Professional Studies and Fine Arts

PSFA 280 Helps International Students Navigate SDSU

"Adaptation to the U.S. Academic Culture" teaches students how to succeed in the American university system

PSFA 280 Helps International Students Navigate SDSU

by Georgia Burgé

October 14, 2019

The transition from high school to college can be tough, especially when that transition involves moving to a different country. The PSFA 280 course helps international students through that difficult shift by teaching skills and providing insights on how to succeed within a U.S. university system.

The course, titled Adaptation to the U.S. Academic Culture, includes guest lectures, a campus tour, activities where students interact with their American peers, and an advising component. Students are taught skills that every student needs to know, from how to write an email to a professor, to how to get involved on campus. Students also give a presentation on their own heritage and culture meant to encourage them to research their own background before learning about the culture of a new country.

“It sounds so elementary, but these students are straight from high school,” said Dr. Mei Zhong, who started the class in fall 2016. “When they move from one country to another, it’s kind of like starting new.”

Dr. Zhong cites her own experiences as an international student as her inspiration for creating the course. Originally, the idea behind the class was to help students cope with the culture shock that comes with living in a new country, but it shifted to include more about academic culture.

In fall 2018, the International Student Center began pre-enrolling first-semester international freshmen for the course. While the fall sections of the course are reserved for freshmen students, the sections offered during the spring semester are open to any international student regardless of class standing.

Since its implementation, the course has shown promising results in success and retention rates among international students, with students enrolled in the course having lower probation rates than those not enrolled. The students themselves have also provided positive feedback about their experience in the course, with many saying it was very helpful in their transition to university life in the U.S.
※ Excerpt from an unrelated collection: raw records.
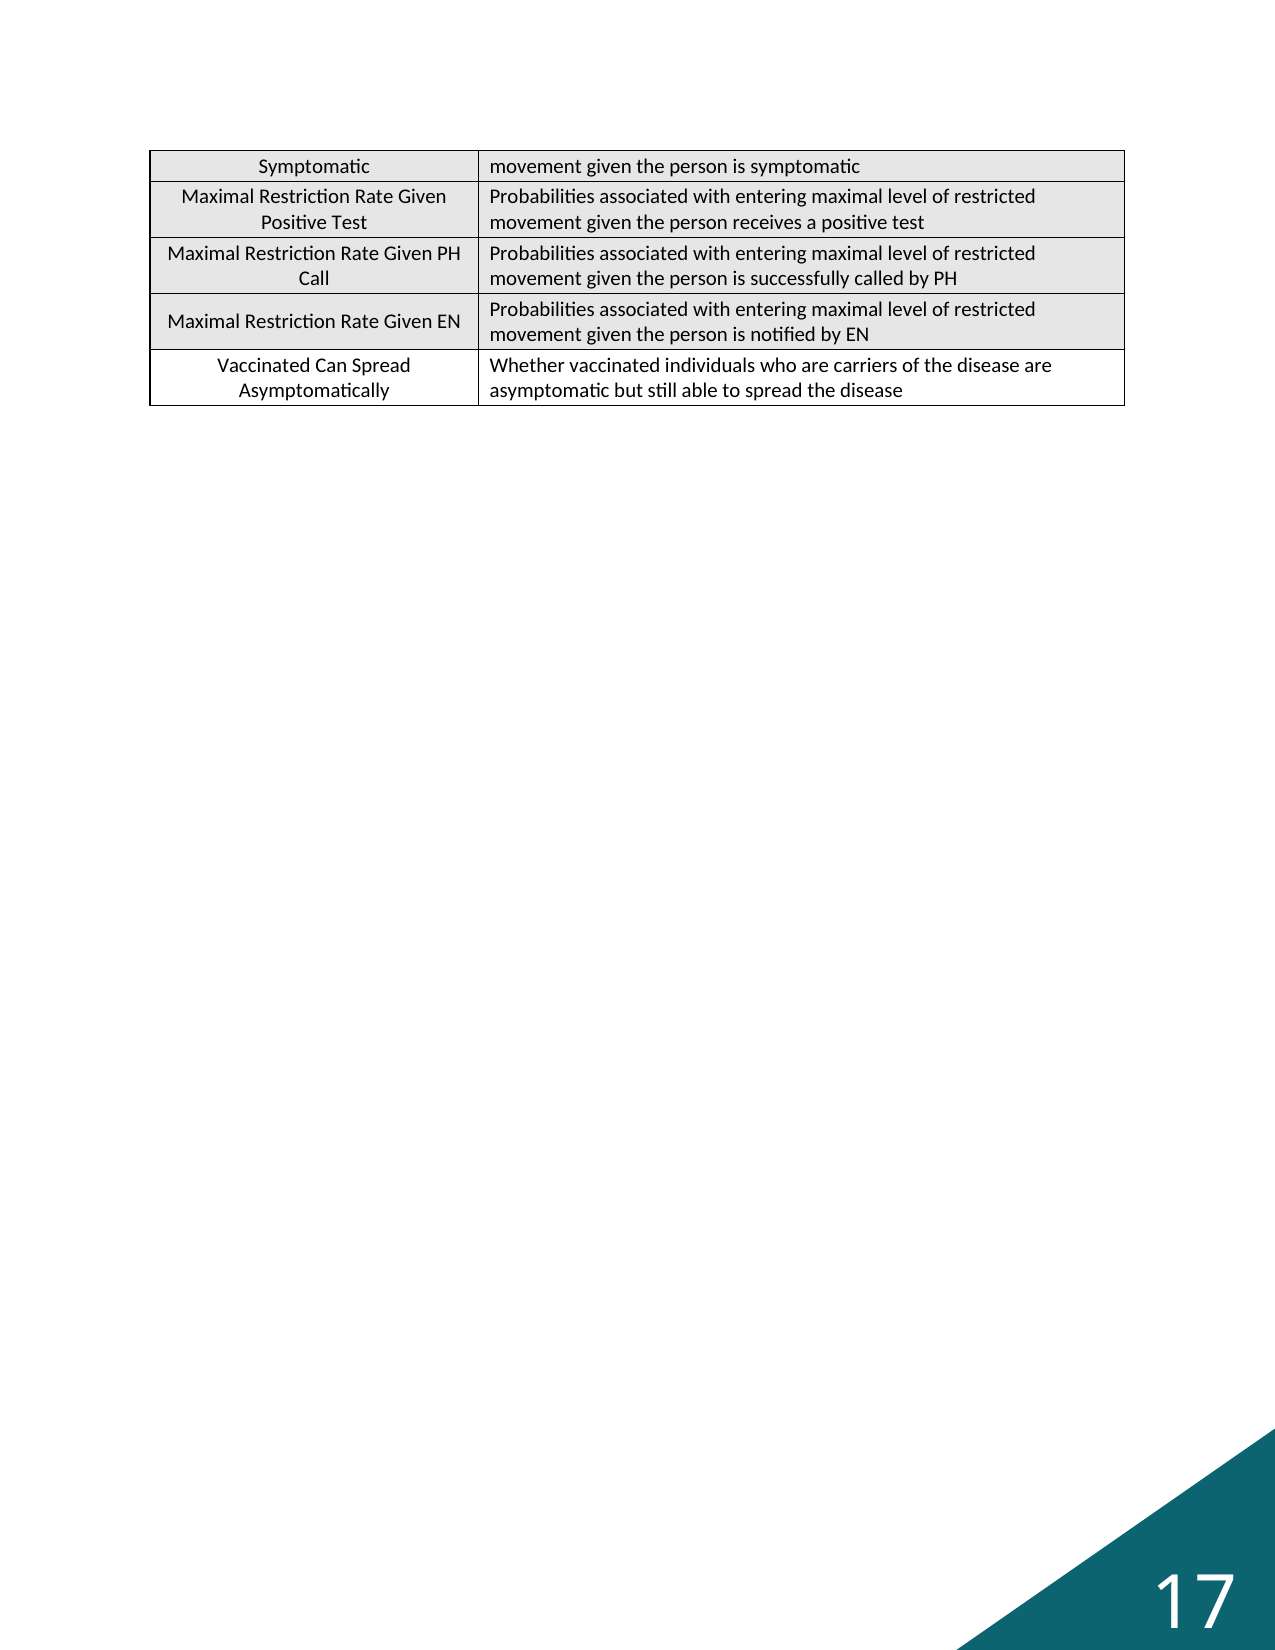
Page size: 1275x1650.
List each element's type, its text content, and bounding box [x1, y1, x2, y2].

table_cell Maximal Restriction Rate Given PH Call [151, 238, 478, 293]
table_cell Whether vaccinated individuals who are carriers of the disease are asymptomatic but still able to spread the disease [479, 350, 1124, 405]
table_cell Maximal Restriction Rate Given Positive Test [151, 182, 478, 237]
table_cell Probabilities associated with entering maximal level of restricted movement given the person is notified by EN [479, 294, 1124, 349]
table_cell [151, 151, 478, 181]
table_cell Probabilities associated with entering maximal level of restricted movement given the person is successfully called by PH [479, 238, 1124, 293]
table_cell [479, 151, 1124, 181]
table_cell Maximal Restriction Rate Given EN [151, 294, 478, 349]
table_cell Vaccinated Can Spread Asymptomatically [151, 350, 478, 405]
table_cell Probabilities associated with entering maximal level of restricted movement given the person receives a positive test [479, 182, 1124, 237]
“Throughout the study of this course of adaptation to the U.S. academic culture, I have gained a great experience that has helped me understand and appreciate the diversity of the cultures in the United States,” said one student in the course. “I have learned some interesting facts about some cultural backgrounds which have helped me in socializing with other people and appreciating their background. Also, the course has introduced me to an open world where cultural differences should not be a barrier to individual development and opportunities.”

The content within this article has been edited by Lizbeth Persons.